The present invention relates to an insulated multiwire electric cable having protected, solderable and non-heat-sealing conductors.
Some cables for aeronautics for example are formed of plies of electric conductors protected by a metal cover and insulated, either by a thermoplastic polymer sheath, or by polyimide tape which may be covered with a sheath of thermoplastic polymer.
The protected electric conductors of known cables are copper wires traditionally coated either with tin, or with silver, or with nickel.
For severe environmental conditions, copper conductors protected by a silver coating are preferably used for the following reasons:
Copper wires protected with tin are not suitable for insulation of the ply by means of a taped coating or a polymer sheath since temperatures of the order of 300.degree.-350.degree. C. causes heat-sealing between the strands of the ply.
This heat-sealing is due to the fact that the melting point of tin is 232.degree. C.
This heat-sealing leads to disadvantages for the cables obtained are not very pliable and, because of the migration of the tin, some zones of the surface of copper conductors are no longer protected by the tin, which leads to deficiencies in solderability and possibilities of corrosion.
Wires protected with nickel have the disadvantage of not being solderable and force the user to carry out crimping or chemical cleaning operations of the nickel for forming connections.

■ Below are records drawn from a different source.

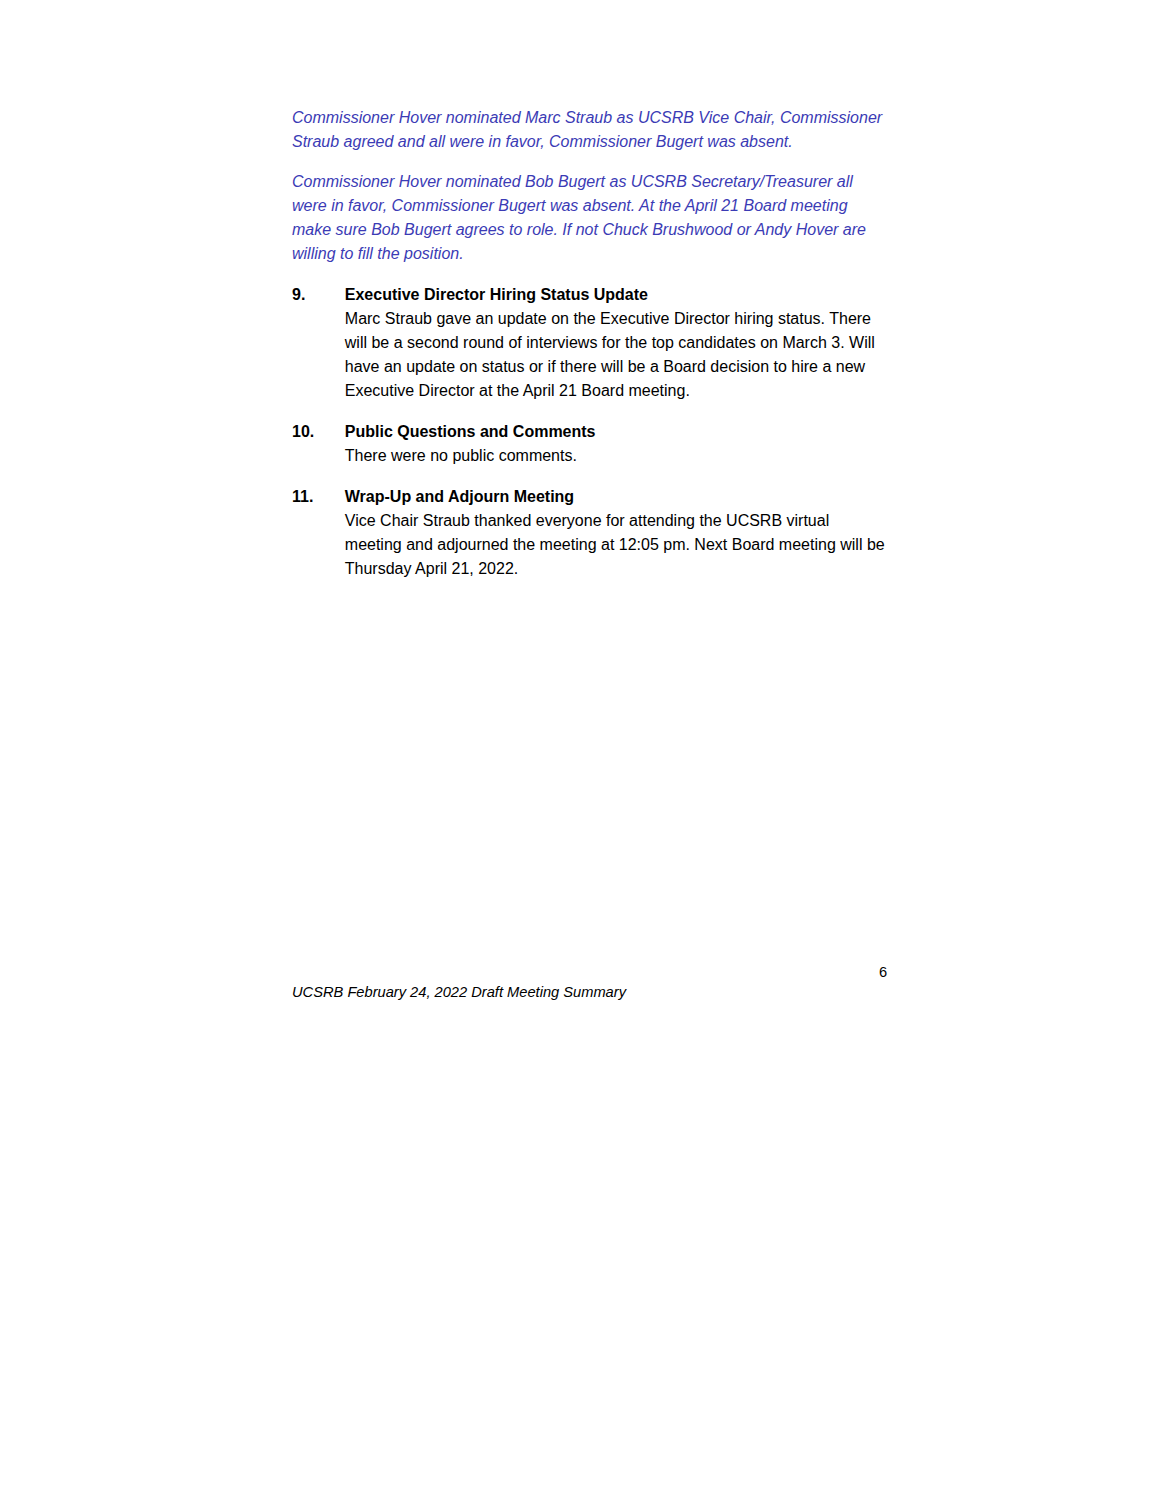Commissioner Hover nominated Marc Straub as UCSRB Vice Chair, Commissioner Straub agreed and all were in favor, Commissioner Bugert was absent.
Commissioner Hover nominated Bob Bugert as UCSRB Secretary/Treasurer all were in favor, Commissioner Bugert was absent. At the April 21 Board meeting make sure Bob Bugert agrees to role. If not Chuck Brushwood or Andy Hover are willing to fill the position.
Executive Director Hiring Status Update Marc Straub gave an update on the Executive Director hiring status. There will be a second round of interviews for the top candidates on March 3. Will have an update on status or if there will be a Board decision to hire a new Executive Director at the April 21 Board meeting.
Public Questions and Comments There were no public comments.
Wrap-Up and Adjourn Meeting Vice Chair Straub thanked everyone for attending the UCSRB virtual meeting and adjourned the meeting at 12:05 pm. Next Board meeting will be Thursday April 21, 2022.
6 UCSRB February 24, 2022 Draft Meeting Summary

Wires protected with silver are very suitable but they have the disadvantage of being expensive on the one hand and, on the other hand, the protection against electrochemical corrosion of the copper is not ensured since silver does not provide cathodic protection.
It has been thought that lead protections, a metal whose melting point is 321.degree. C., would seem to be suitable for the cable having solderable and non-heat-sealing conductors, but it has proved that lead has insufficient solderability or brazability when used with a 60/40 tin lead filler alloy and that lead does not wet the copper very well, which does not allow electric wires to be obtained which are correctly protected with lead from the point of view of surface appearance and uniform lead distribution.
Lead alloys such as the one with 30% tin and 70% lead have the disadvantage of being no longer solderable after accelerated aging treatments for 96 hours in air and at a temperature of 155.degree. C. or for 4 hours at 100.degree. C. in steam, in accordance with the tests described in the French standard NFC 20 630 paragraph 2.5.
The loss of solderability is due particularly to copper diffusion in the alloy layer which leads to the formation of a type Cu.sub.3 Sn nonsolderable intermetal compound.
Alloys of the lead-silver type have the disadvantage of being sensitive to atmospheric humidity during prolonged storage, which causes a complete loss of solderability.
The result is that it is difficult to have in an alloy both good in solderability after aging for 96 hours at 155.degree. C. in air or for 4 hours at 100.degree. C. in steam, and good wetability by molten alloy for electric conductors.
And yet, for cables having solderable and non-heat-sealing conductors, it is necessary for the solderability to be good after accelerated aging, for its offers a facility of effecting soldering and brazing rapidly even if the storage time of the cables has been more or less long.
It is also necessary for the wetability at a temperature of the order of 35.degree. C. of the alloy to be excellent, if not the metal coatings are offset and the soldering or brazing is defective, the coating of the electric conductor with the alloy being carried out by the hot dip process at a temperature of the order of 350.degree. C.